I've been trying to find an iPad 2 since they came out, but had never found one.  I've wanted a 16 or 32GB wifi only.

Today, I asked again at Target.  The clerk said they didn't have any .  Then she said "we do have one that was a return".

It was a white 16GB wifi only.

The best part - IT WAS MARKED DOWN TO $350!!!!!!!!!!!!!

I bought it, and it doesn't look like it was ever taken out of the box.  The plastic was still on the iPad.  It is cosmetically perfect.

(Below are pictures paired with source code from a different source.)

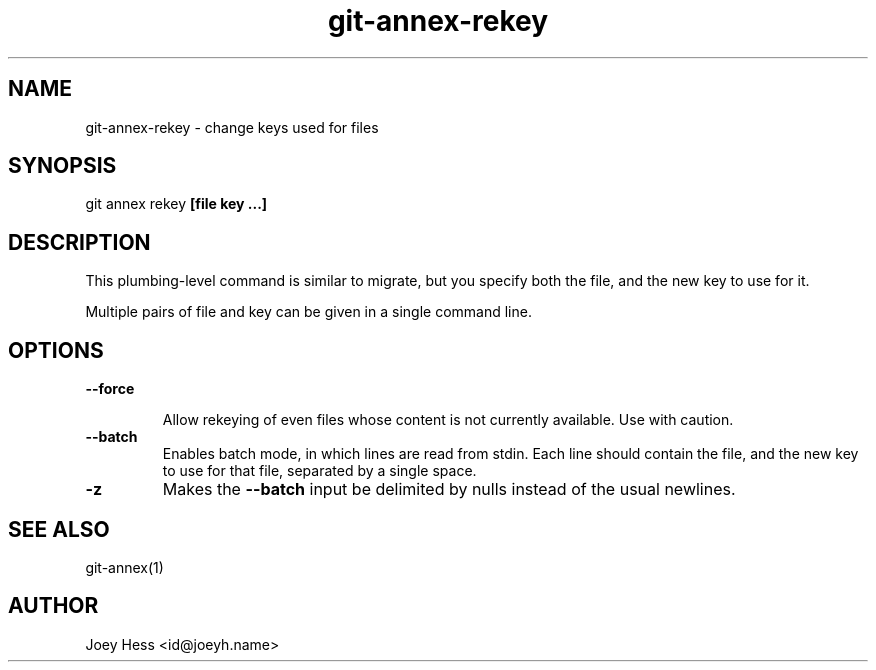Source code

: .TH git-annex-rekey 1
.SH NAME
git-annex-rekey \- change keys used for files
.PP
.SH SYNOPSIS
git annex rekey \fB[file key ...]\fP
.PP
.SH DESCRIPTION
This plumbing\-level command is similar to migrate, but you specify
both the file, and the new key to use for it.
.PP
Multiple pairs of file and key can be given in a single command line.
.PP
.SH OPTIONS
.IP "\fB\-\-force\fP"
.IP
Allow rekeying of even files whose content is not currently available.
Use with caution.
.IP
.IP "\fB\-\-batch\fP"
Enables batch mode, in which lines are read from stdin.
Each line should contain the file, and the new key to use for that file,
separated by a single space.
.IP
.IP "\fB\-z\fP"
Makes the \fB\-\-batch\fP input be delimited by nulls instead of the usual
newlines.
.IP
.SH SEE ALSO
git-annex(1)
.PP
.SH AUTHOR
Joey Hess <id@joeyh.name>
.PP
.PP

This kind of thing never happens to me.  I can't believe it.


----------



## Neo (Mar 30, 2009)

Yaaayyyyyyyyyyyyyy!!!!!!!!!!!!!! Congratulations puglover, this is fantastic!!!!!!!! Enjoy


----------



## Vet (Apr 25, 2010)

Wow! What a bargain! Congrats and let the fun begin!


----------



## The Hooded Claw (Oct 12, 2009)

What a wonderful deal! Target was where I found my ipad 2 about a week after release, but I didn't get an awesome deal like this. 

Sent from my Sprint EVO using Tapatalk


----------



## Kathy (Nov 5, 2008)

That's great. Must have been your lucky day.


----------